WORK ORDER: Give the data below again exactly as it stands. Omit the pictures.

GIVEN RECORDS:
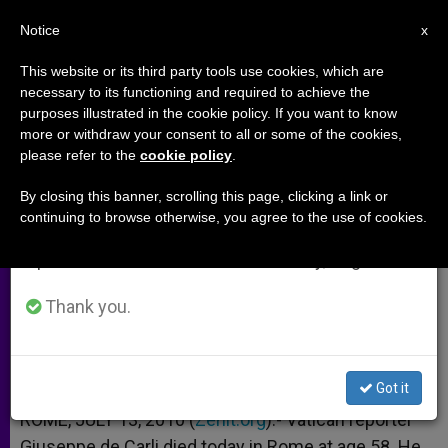
EN
Notice
×
x
Important Notice
This website or its third party tools use cookies, which are
necessary to its functioning and required to achieve the
From July 27 to August 7 we will take our
purposes illustrated in the cookie policy. If you want to know
Vatican Reporter Giuseppe de
annual break, taking advantage of the summer
more or withdraw your consent to all or some of the cookies,
please refer to the
cookie policy
.
period when less information is generated and
Carli Dies at 58
consumption also decreases.
By closing this banner, scrolling this page, clicking a link or
continuing to browse otherwise, you agree to the use of cookies.
We will resume regular work on the English and
Worked for Italy’s Biggest TV Station
Spanish editions of ZENIT on Monday, August 10.
JULIO 13, 2010 00:00
ZENIT STAFF
ARCHIVES
Thank you.
W
M
F
T
S
h
e
a
w
h
a
s
c
i
a
t
s
e
t
r
Share this Entry
s
e
b
t
e
Got it
A
n
o
e
p
g
o
r
ROME, JULY 13, 2010 (
Zenit.org
).- Vatican reporter
p
e
k
Giuseppe de Carli died today in Rome at age 58. He
r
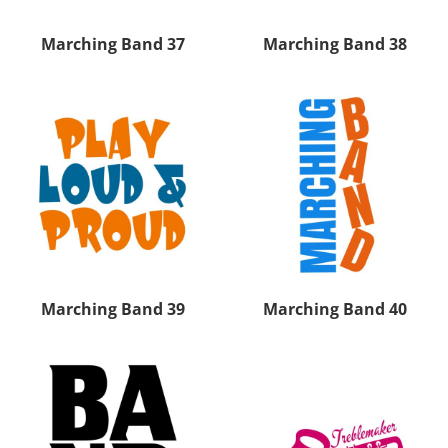
Marching Band 37
Marching Band 38
Marching Band 39
Marching Band 40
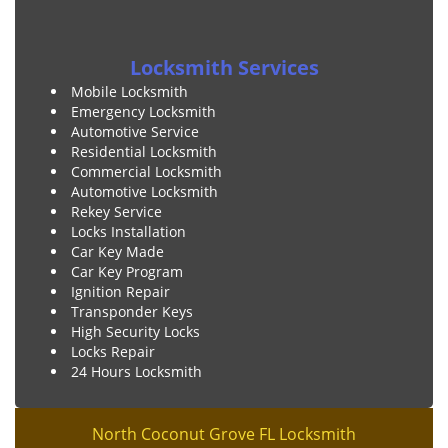
Locksmith Services
Mobile Locksmith
Emergency Locksmith
Automotive Service
Residential Locksmith
Commercial Locksmith
Automotive Locksmith
Rekey Service
Locks Installation
Car Key Made
Car Key Program
Ignition Repair
Transponder Keys
High Security Locks
Locks Repair
24 Hours Locksmith
North Coconut Grove FL Locksmith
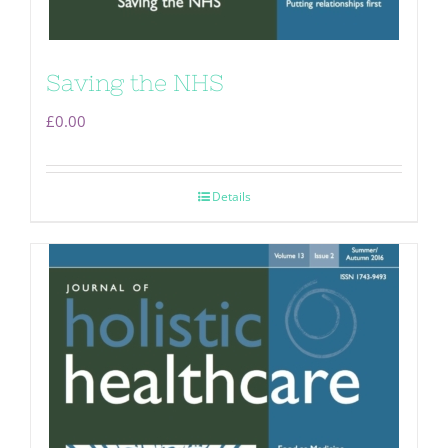
Saving the NHS
£
0.00
Details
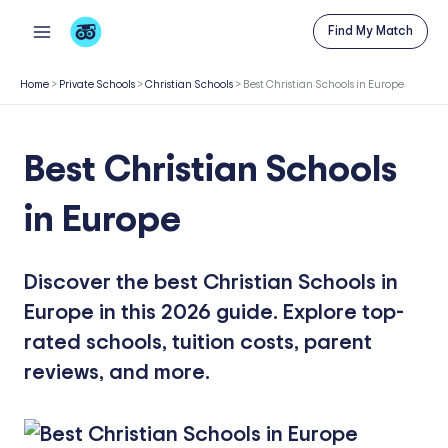
Skip
Find My Match
to
content
Home
>
Private Schools
>
Christian Schools
>
Best Christian Schools in Europe
Best Christian Schools
in Europe
Discover the best Christian Schools in
Europe in this 2026 guide. Explore top-
rated schools, tuition costs, parent
reviews, and more.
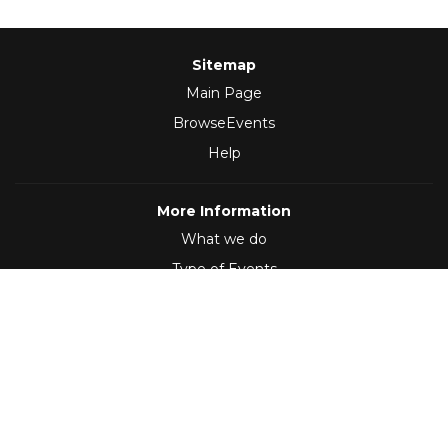
Sitemap
Main Page
BrowseEvents
Help
More Information
What we do
Type of Events
Follow Us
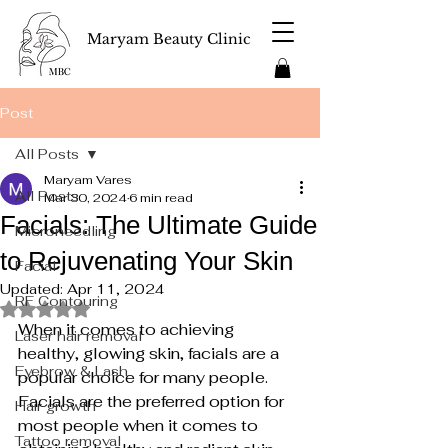
Maryam Beauty Clinic
Post
All Posts
Maryam Vares
All Posts
Mar 30, 2024
6 min read
Facials: The Ultimate Guide
Microneedling
to Rejuvenating Your Skin
Facial
Updated:
Apr 11, 2024
RF Contouring
Rated NaN out of 5 stars.
When it comes to achieving 
Laser hair removal
healthy, glowing skin, facials are a 
Eyebrow & Lash
popular choice for many people. 
Facials are the preferred option for 
Hair growth
most people when it comes to 
Tattoo removal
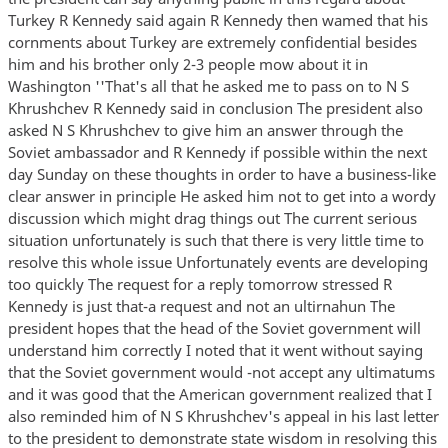
Turkey R Kennedy said again R Kennedy then wamed that his
cornments about Turkey are extremely confidential besides
him and his brother only 2-3 people mow about it in
Washington ''That's all that he asked me to pass on to N S
Khrushchev R Kennedy said in conclusion The president also
asked N S Khrushchev to give him an answer through the
Soviet ambassador and R Kennedy if possible within the next
day Sunday on these thoughts in order to have a business-like
clear answer in principle He asked him not to get into a wordy
discussion which might drag things out The current serious
situation unfortunately is such that there is very little time to
resolve this whole issue Unfortunately events are developing
too quickly The request for a reply tomorrow stressed R
Kennedy is just that-a request and not an ultirnahun The
president hopes that the head of the Soviet government will
understand him correctly I noted that it went without saying
that the Soviet government would -not accept any ultimatums
and it was good that the American government realized that I
also reminded him of N S Khrushchev's appeal in his last letter
to the president to demonstrate state wisdom in resolving this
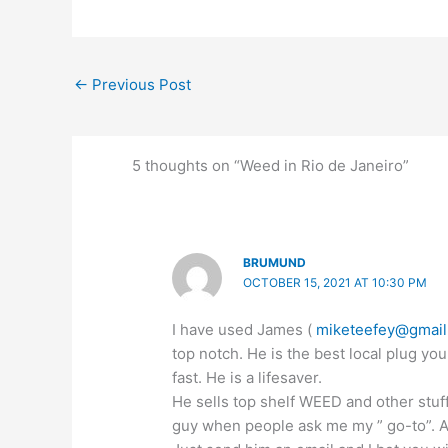
←
Previous Post
5 thoughts on “Weed in Rio de Janeiro”
BRUMUND
OCTOBER 15, 2021 AT 10:30 PM
I have used James (
miketeefey@gmai
top notch. He is the best local plug you
fast. He is a lifesaver.
He sells top shelf WEED and other stuf
guy when people ask me my ” go-to”. All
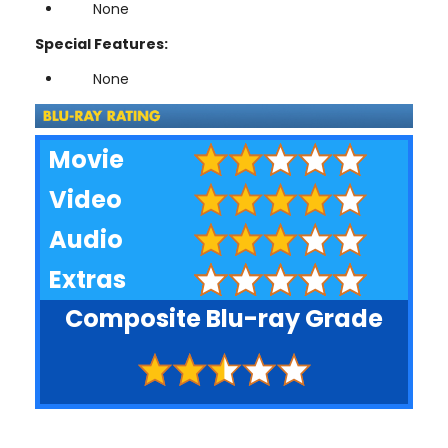
None
Special Features:
None
Movie
Video
Audio
Extras
Composite Blu-ray Grade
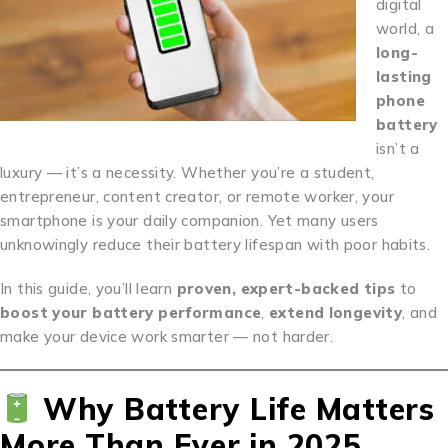
digital
world, a
long-
lasting
phone
battery
isn’t a
luxury — it’s a necessity. Whether you’re a student,
entrepreneur, content creator, or remote worker, your
smartphone is your daily companion. Yet many users
unknowingly reduce their battery lifespan with poor habits.
In this guide, you’ll learn
proven, expert-backed tips
to
boost your battery performance
,
extend longevity
, and
make your device work smarter — not harder.
Why Battery Life Matters
More Than Ever in 2025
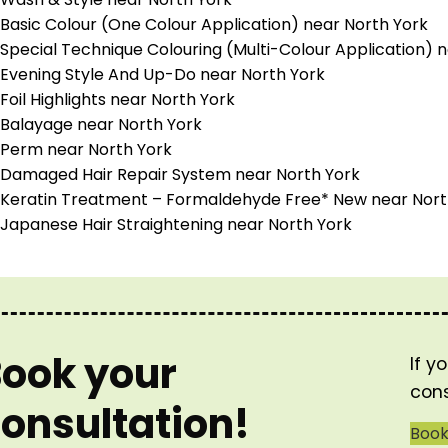
Basic Colour (One Colour Application) near North York
Special Technique Colouring (Multi-Colour Application) 
Evening Style And Up-Do near North York
Foil Highlights near North York
Balayage near North York
Perm near North York
Damaged Hair Repair System near North York
Keratin Treatment – Formaldehyde Free* New near Nort
Japanese Hair Straightening near North York
ook your
If y
cons
onsultation!
Boo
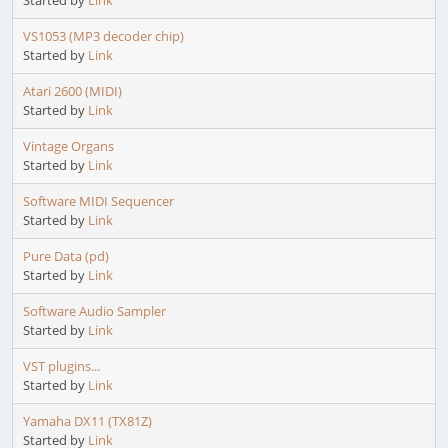
Started by
Link
VS1053 (MP3 decoder chip)
Started by
Link
Atari 2600 (MIDI)
Started by
Link
Vintage Organs
Started by
Link
Software MIDI Sequencer
Started by
Link
Pure Data (pd)
Started by
Link
Software Audio Sampler
Started by
Link
VST plugins...
Started by
Link
Yamaha DX11 (TX81Z)
Started by
Link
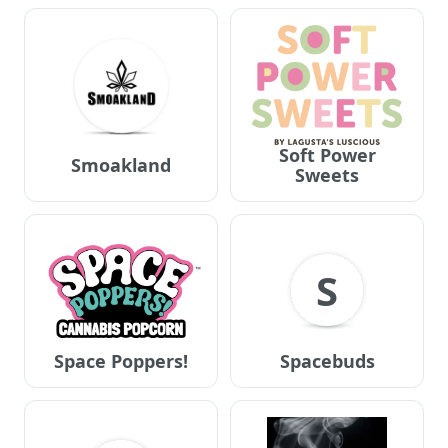
Soft Power
Smoakland
Sweets
S
Space Poppers!
Spacebuds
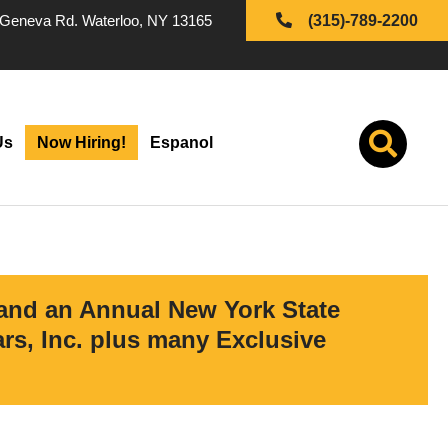
Geneva Rd. Waterloo, NY 13165
(315)-789-2200
Us
Now Hiring!
Espanol
 and an Annual New York State
s, Inc. plus many Exclusive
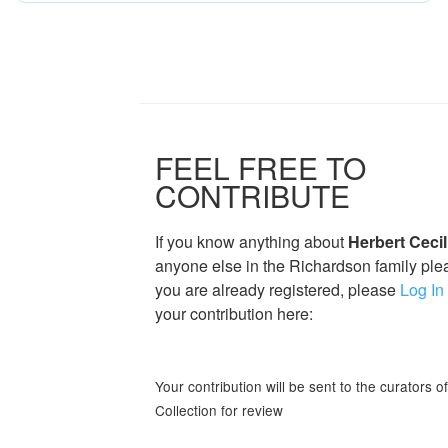
FEEL FREE TO
CONTRIBUTE
If you know anything about
Herbert Ceci
anyone else in the Richardson family plea
you are already registered, please
Log In
your contribution here:
Your contribution will be sent to the curators 
Collection for review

RESPONSE:
EN
Notice
×
x
Important Notice
This website or its third party tools use cookies, which are
necessary to its functioning and required to achieve the
From July 27 to August 7 we will take our
purposes illustrated in the cookie policy. If you want to know
Vatican Reporter Giuseppe de
annual break, taking advantage of the summer
more or withdraw your consent to all or some of the cookies,
please refer to the
cookie policy
.
period when less information is generated and
Carli Dies at 58
consumption also decreases.
By closing this banner, scrolling this page, clicking a link or
continuing to browse otherwise, you agree to the use of cookies.
We will resume regular work on the English and
Worked for Italy’s Biggest TV Station
Spanish editions of ZENIT on Monday, August 10.
JULIO 13, 2010 00:00
ZENIT STAFF
ARCHIVES
Thank you.
W
M
F
T
S
h
e
a
w
h
a
s
c
i
a
t
s
e
t
r
Share this Entry
s
e
b
t
e
Got it
A
n
o
e
p
g
o
r
ROME, JULY 13, 2010 (
Zenit.org
).- Vatican reporter
p
e
k
Giuseppe de Carli died today in Rome at age 58. He
r
Marching Band 37
Marching Band 38
Marching Band 39
Marching Band 40
Locksmith Services
Mobile Locksmith
Emergency Locksmith
Automotive Service
Residential Locksmith
Commercial Locksmith
Automotive Locksmith
Rekey Service
Locks Installation
Car Key Made
Car Key Program
Ignition Repair
Transponder Keys
High Security Locks
Locks Repair
24 Hours Locksmith
North Coconut Grove FL Locksmith
Saving the NHS
£
0.00
Details
Skip
Find My Match
to
content
Home
>
Private Schools
>
Christian Schools
>
Best Christian Schools in Europe
Best Christian Schools
in Europe
Discover the best Christian Schools in
Europe in this 2026 guide. Explore top-
rated schools, tuition costs, parent
reviews, and more.
Sitemap
Main Page
BrowseEvents
Help
More Information
What we do
Type of Events
Follow Us
Maryam Beauty Clinic
Post
All Posts
Maryam Vares
All Posts
Mar 30, 2024
6 min read
Facials: The Ultimate Guide
Microneedling
to Rejuvenating Your Skin
Facial
Updated:
Apr 11, 2024
RF Contouring
Rated NaN out of 5 stars.
When it comes to achieving 
Laser hair removal
healthy, glowing skin, facials are a 
Eyebrow & Lash
popular choice for many people. 
Facials are the preferred option for 
Hair growth
most people when it comes to 
Tattoo removal
Turkey R Kennedy said again R Kennedy then wamed that his
cornments about Turkey are extremely confidential besides
him and his brother only 2-3 people mow about it in
Washington ''That's all that he asked me to pass on to N S
Khrushchev R Kennedy said in conclusion The president also
asked N S Khrushchev to give him an answer through the
Soviet ambassador and R Kennedy if possible within the next
day Sunday on these thoughts in order to have a business-like
clear answer in principle He asked him not to get into a wordy
discussion which might drag things out The current serious
situation unfortunately is such that there is very little time to
resolve this whole issue Unfortunately events are developing
too quickly The request for a reply tomorrow stressed R
Kennedy is just that-a request and not an ultirnahun The
president hopes that the head of the Soviet government will
understand him correctly I noted that it went without saying
that the Soviet government would -not accept any ultimatums
and it was good that the American government realized that I
also reminded him of N S Khrushchev's appeal in his last letter
to the president to demonstrate state wisdom in resolving this
←
Previous Post
5 thoughts on “Weed in Rio de Janeiro”
BRUMUND
OCTOBER 15, 2021 AT 10:30 PM
I have used James (
miketeefey@gmai
top notch. He is the best local plug you
fast. He is a lifesaver.
He sells top shelf WEED and other stuf
guy when people ask me my ” go-to”. All
None
Special Features:
None
Movie
Video
Audio
Extras
Composite Blu-ray Grade
digital
world, a
long-
lasting
phone
battery
isn’t a
luxury — it’s a necessity. Whether you’re a student,
entrepreneur, content creator, or remote worker, your
smartphone is your daily companion. Yet many users
unknowingly reduce their battery lifespan with poor habits.
In this guide, you’ll learn
proven, expert-backed tips
to
boost your battery performance
,
extend longevity
, and
make your device work smarter — not harder.
Why Battery Life Matters
More Than Ever in 2025
Basic Colour (One Colour Application) near North York
Special Technique Colouring (Multi-Colour Application) 
Evening Style And Up-Do near North York
Foil Highlights near North York
Balayage near North York
Perm near North York
Damaged Hair Repair System near North York
Keratin Treatment – Formaldehyde Free* New near Nort
Japanese Hair Straightening near North York
ook your
If y
cons
onsultation!
Boo
Started by
Link
VS1053 (MP3 decoder chip)
Started by
Link
Atari 2600 (MIDI)
Started by
Link
Vintage Organs
Started by
Link
Software MIDI Sequencer
Started by
Link
Pure Data (pd)
Started by
Link
Software Audio Sampler
Started by
Link
VST plugins...
Started by
Link
Yamaha DX11 (TX81Z)
Started by
Link
Soft Power
Smoakland
Sweets
S
Space Poppers!
Spacebuds
Geneva Rd. Waterloo, NY 13165
(315)-789-2200
Us
Now Hiring!
Espanol
 and an Annual New York State
s, Inc. plus many Exclusive
FEEL FREE TO
CONTRIBUTE
If you know anything about
Herbert Ceci
anyone else in the Richardson family plea
you are already registered, please
Log In
your contribution here:
Your contribution will be sent to the curators 
Collection for review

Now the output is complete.